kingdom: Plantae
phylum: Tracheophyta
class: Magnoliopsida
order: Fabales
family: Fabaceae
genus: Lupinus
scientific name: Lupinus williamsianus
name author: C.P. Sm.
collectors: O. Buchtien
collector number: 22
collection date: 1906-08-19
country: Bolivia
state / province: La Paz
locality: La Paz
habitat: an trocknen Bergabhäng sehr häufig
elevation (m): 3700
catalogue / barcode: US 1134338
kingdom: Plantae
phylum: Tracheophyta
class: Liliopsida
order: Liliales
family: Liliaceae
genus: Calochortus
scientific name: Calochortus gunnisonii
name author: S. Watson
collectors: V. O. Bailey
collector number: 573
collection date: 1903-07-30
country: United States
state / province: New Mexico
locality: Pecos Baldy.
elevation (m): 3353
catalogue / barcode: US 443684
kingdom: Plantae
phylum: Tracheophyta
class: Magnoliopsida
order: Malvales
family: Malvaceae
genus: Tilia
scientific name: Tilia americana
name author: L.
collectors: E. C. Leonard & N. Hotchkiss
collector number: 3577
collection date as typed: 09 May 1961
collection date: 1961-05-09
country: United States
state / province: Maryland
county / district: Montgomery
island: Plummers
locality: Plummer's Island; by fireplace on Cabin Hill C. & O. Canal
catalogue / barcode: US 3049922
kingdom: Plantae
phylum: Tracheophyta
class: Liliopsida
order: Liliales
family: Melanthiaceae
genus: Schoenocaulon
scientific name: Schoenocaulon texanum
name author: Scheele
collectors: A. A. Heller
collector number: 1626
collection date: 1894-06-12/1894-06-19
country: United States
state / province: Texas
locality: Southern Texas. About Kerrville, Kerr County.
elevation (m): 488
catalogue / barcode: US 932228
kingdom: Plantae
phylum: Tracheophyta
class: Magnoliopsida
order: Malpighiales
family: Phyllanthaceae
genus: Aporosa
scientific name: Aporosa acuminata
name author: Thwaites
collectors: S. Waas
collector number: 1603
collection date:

### [Description of the task]
Could you write these lines out again with each "state / province" switched to "region" and nothing else changed?

### [Reply]
kingdom: Plantae
phylum: Tracheophyta
class: Magnoliopsida
order: Fabales
family: Fabaceae
genus: Lupinus
scientific name: Lupinus williamsianus
name author: C.P. Sm.
collectors: O. Buchtien
collector number: 22
collection date: 1906-08-19
country: Bolivia
region: La Paz
locality: La Paz
habitat: an trocknen Bergabhäng sehr häufig
elevation (m): 3700
catalogue / barcode: US 1134338
kingdom: Plantae
phylum: Tracheophyta
class: Liliopsida
order: Liliales
family: Liliaceae
genus: Calochortus
scientific name: Calochortus gunnisonii
name author: S. Watson
collectors: V. O. Bailey
collector number: 573
collection date: 1903-07-30
country: United States
region: New Mexico
locality: Pecos Baldy.
elevation (m): 3353
catalogue / barcode: US 443684
kingdom: Plantae
phylum: Tracheophyta
class: Magnoliopsida
order: Malvales
family: Malvaceae
genus: Tilia
scientific name: Tilia americana
name author: L.
collectors: E. C. Leonard & N. Hotchkiss
collector number: 3577
collection date as typed: 09 May 1961
collection date: 1961-05-09
country: United States
region: Maryland
county / district: Montgomery
island: Plummers
locality: Plummer's Island; by fireplace on Cabin Hill C. & O. Canal
catalogue / barcode: US 3049922
kingdom: Plantae
phylum: Tracheophyta
class: Liliopsida
order: Liliales
family: Melanthiaceae
genus: Schoenocaulon
scientific name: Schoenocaulon texanum
name author: Scheele
collectors: A. A. Heller
collector number: 1626
collection date: 1894-06-12/1894-06-19
country: United States
region: Texas
locality: Southern Texas. About Kerrville, Kerr County.
elevation (m): 488
catalogue / barcode: US 932228
kingdom: Plantae
phylum: Tracheophyta
class: Magnoliopsida
order: Malpighiales
family: Phyllanthaceae
genus: Aporosa
scientific name: Aporosa acuminata
name author: Thwaites
collectors: S. Waas
collector number: 1603
collection date:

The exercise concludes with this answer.